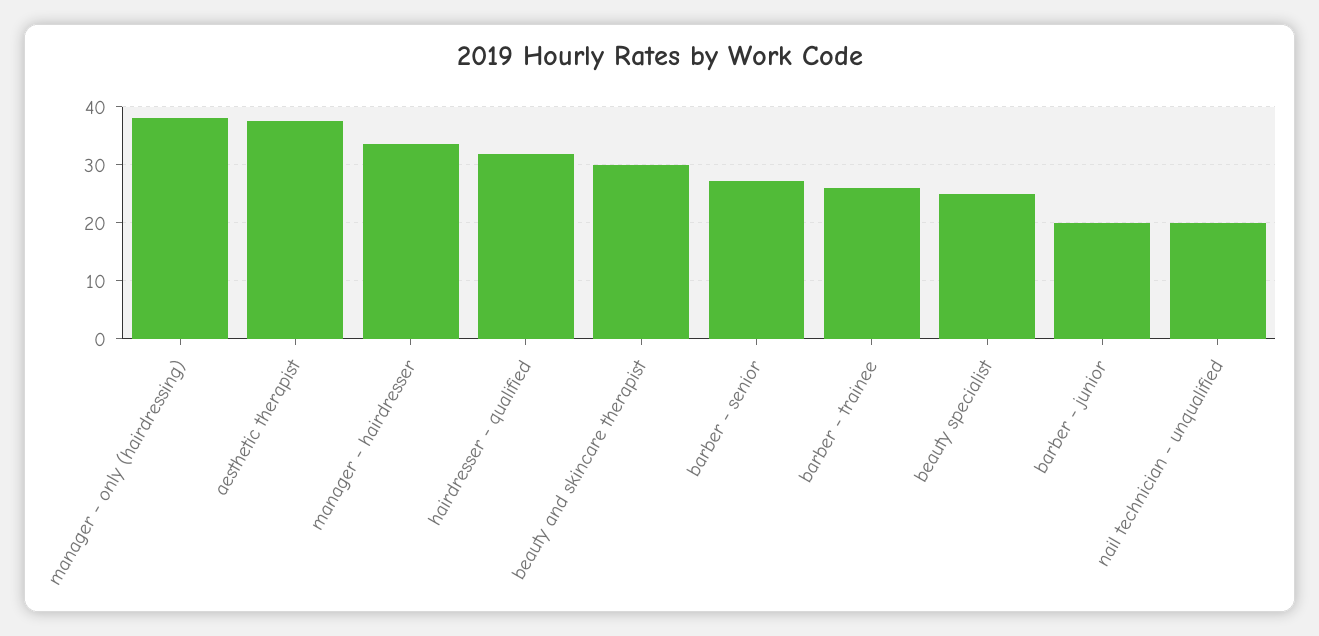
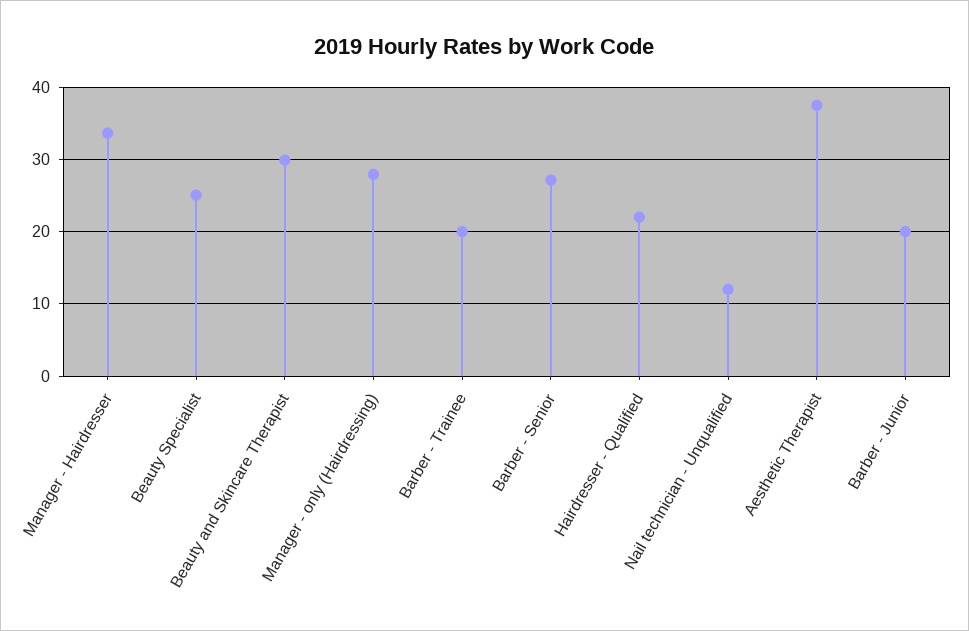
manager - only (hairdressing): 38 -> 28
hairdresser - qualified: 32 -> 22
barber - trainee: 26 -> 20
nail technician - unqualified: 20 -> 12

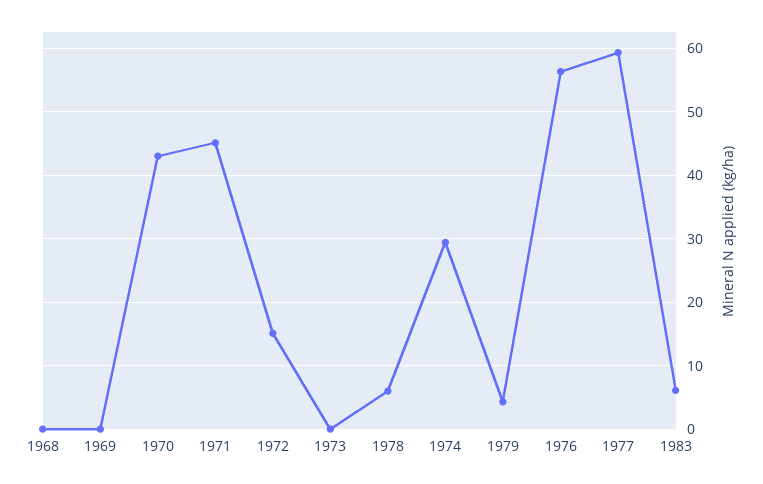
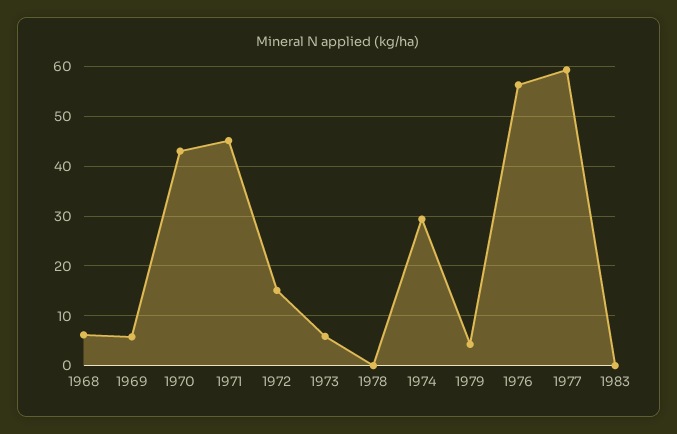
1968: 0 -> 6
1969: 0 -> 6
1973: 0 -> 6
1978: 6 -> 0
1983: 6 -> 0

★ ★ ★

EXERCISE: In the copy, keep every line of the data above exactly and drop each picture.

EXERCISE RESPONSE:
manager - only (hairdressing): 38 -> 28
hairdresser - qualified: 32 -> 22
barber - trainee: 26 -> 20
nail technician - unqualified: 20 -> 12

1968: 0 -> 6
1969: 0 -> 6
1973: 0 -> 6
1978: 6 -> 0
1983: 6 -> 0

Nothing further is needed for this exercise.